Dans le fond, il n’y a rien de bien original dans l’idée du Live Magazine: « des gens parlent d’un sujet qu’ils connaissent ». C’est la forme qui est inédite et attrayante. Les organisateurs jouent par exemple beaucoup sur le caractère exclusif de l’événement : le programme surprise n’est pas connu à l’avance, il n’y aucune retransmission, aucune trace de la soirée n’est conservée et il n’y a pas de réseau dans la salle. La soirée est soigneusement rythmée : les interventions sont brèves, variées, extrêmement bien écrites.  Leur enchainement ne laisse pas le temps de se lasser. Une scénographie discrète brise la monotonie qui pourrait menacer l’ensemble (projections vidéo, accompagnement sonore). Enfin, il y a une ligne éditoriale forte et bien définie : les récits reposent toujours sur du vécu. Les différents sujets ne sont pas abordés d’un point de vue théorique mais sous un angle narratif.

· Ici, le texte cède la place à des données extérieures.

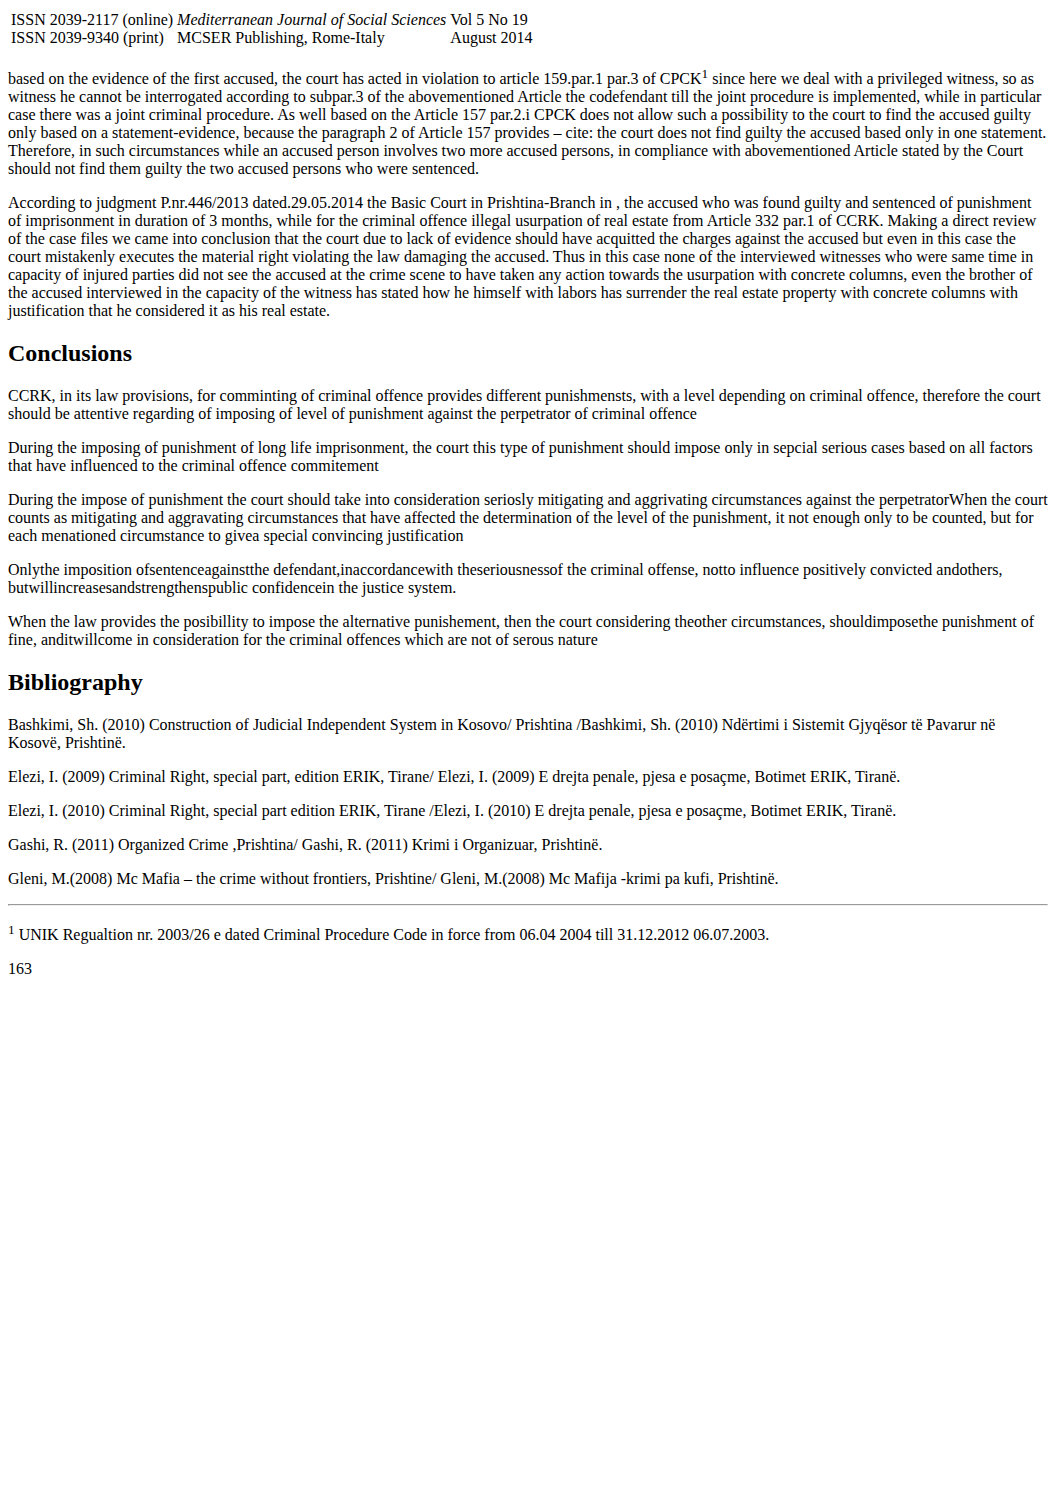| ISSN 2039-2117 (online) ISSN 2039-9340 (print) | Mediterranean Journal of Social Sciences MCSER Publishing, Rome-Italy | Vol 5 No 19 August 2014 |
based on the evidence of the first accused, the court has acted in violation to article 159.par.1 par.3 of CPCK1 since here we deal with a privileged witness, so as witness he cannot be interrogated according to subpar.3 of the abovementioned Article the codefendant till the joint procedure is implemented, while in particular case there was a joint criminal procedure. As well based on the Article 157 par.2.i CPCK does not allow such a possibility to the court to find the accused guilty only based on a statement-evidence, because the paragraph 2 of Article 157 provides – cite: the court does not find guilty the accused based only in one statement. Therefore, in such circumstances while an accused person involves two more accused persons, in compliance with abovementioned Article stated by the Court should not find them guilty the two accused persons who were sentenced.
According to judgment P.nr.446/2013 dated.29.05.2014 the Basic Court in Prishtina-Branch in , the accused who was found guilty and sentenced of punishment of imprisonment in duration of 3 months, while for the criminal offence illegal usurpation of real estate from Article 332 par.1 of CCRK. Making a direct review of the case files we came into conclusion that the court due to lack of evidence should have acquitted the charges against the accused but even in this case the court mistakenly executes the material right violating the law damaging the accused. Thus in this case none of the interviewed witnesses who were same time in capacity of injured parties did not see the accused at the crime scene to have taken any action towards the usurpation with concrete columns, even the brother of the accused interviewed in the capacity of the witness has stated how he himself with labors has surrender the real estate property with concrete columns with justification that he considered it as his real estate.
Conclusions
CCRK, in its law provisions, for comminting of criminal offence provides different punishmensts, with a level depending on criminal offence, therefore the court should be attentive regarding of imposing of level of punishment against the perpetrator of criminal offence
During the imposing of punishment of long life imprisonment, the court this type of punishment should impose only in sepcial serious cases based on all factors that have influenced to the criminal offence commitement
During the impose of punishment the court should take into consideration seriosly mitigating and aggrivating circumstances against the perpetratorWhen the court counts as mitigating and aggravating circumstances that have affected the determination of the level of the punishment, it not enough only to be counted, but for each menationed circumstance to givea special convincing justification
Onlythe imposition ofsentenceagainstthe defendant,inaccordancewith theseriousnessof the criminal offense, notto influence positively convicted andothers, butwillincreasesandstrengthenspublic confidencein the justice system.
When the law provides the posibillity to impose the alternative punishement, then the court considering theother circumstances, shouldimposethe punishment of fine, anditwillcome in consideration for the criminal offences which are not of serous nature
Bibliography
Bashkimi, Sh. (2010) Construction of Judicial Independent System in Kosovo/ Prishtina /Bashkimi, Sh. (2010) Ndërtimi i Sistemit Gjyqësor të Pavarur në Kosovë, Prishtinë.
Elezi, I. (2009) Criminal Right, special part, edition ERIK, Tirane/ Elezi, I. (2009) E drejta penale, pjesa e posaçme, Botimet ERIK, Tiranë.
Elezi, I. (2010) Criminal Right, special part edition ERIK, Tirane /Elezi, I. (2010) E drejta penale, pjesa e posaçme, Botimet ERIK, Tiranë.
Gashi, R. (2011) Organized Crime ,Prishtina/ Gashi, R. (2011) Krimi i Organizuar, Prishtinë.
Gleni, M.(2008) Mc Mafia – the crime without frontiers, Prishtine/ Gleni, M.(2008) Mc Mafija -krimi pa kufi, Prishtinë.
1 UNIK Regualtion nr. 2003/26 e dated Criminal Procedure Code in force from 06.04 2004 till 31.12.2012 06.07.2003.
163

Croquis réalisé à Toulouse par F. Malenfer. Jetez un œil sur ses autres dessins sur FlickR

A cet égard, le Live mag me rappelle un autre format de manifestation orale très original : les bibliothèques vivantes qui sont nées au Danemark au début des années 2000. En France, la bibliothèque José Cabanis (à Toulouse) a organisé un événement de ce type en septembre dernier : elle a proposé à ses usagers de réserver des « livres vivants ». Concrètement, vous prenez rendez-vous avec une personne qui, pendant quelques instants (25 minutes maximum), vous relate une expérience personnelle, une anecdote, un parcours de vie… Je cite la page facebook de l’évenement : « c’est l’occasion de découvrir pourquoi et comment un graveur peut passer 150h à chipoter sur une plaque de cuivre ou ce qui peut bien motiver une contributrice Wikipedia... »

Le Live mag, comme les bibliothèques vivantes, revisite le principe usé jusqu’à la corde de la rencontre-conférence en ajoutant une pincée de storytelling, une touche de stand-up et en jouant à fond la carte de l’exclusivité. On est quelque part à mi-chemin entre le documentaire, la performance artistique, le spectacle vivant et le speed-dating… Dans tous les cas, on est à mille lieux du cours magistral ex cathedra que l’on a un peu trop tendance à considérer comme l’exemple-type de la manifestation orale.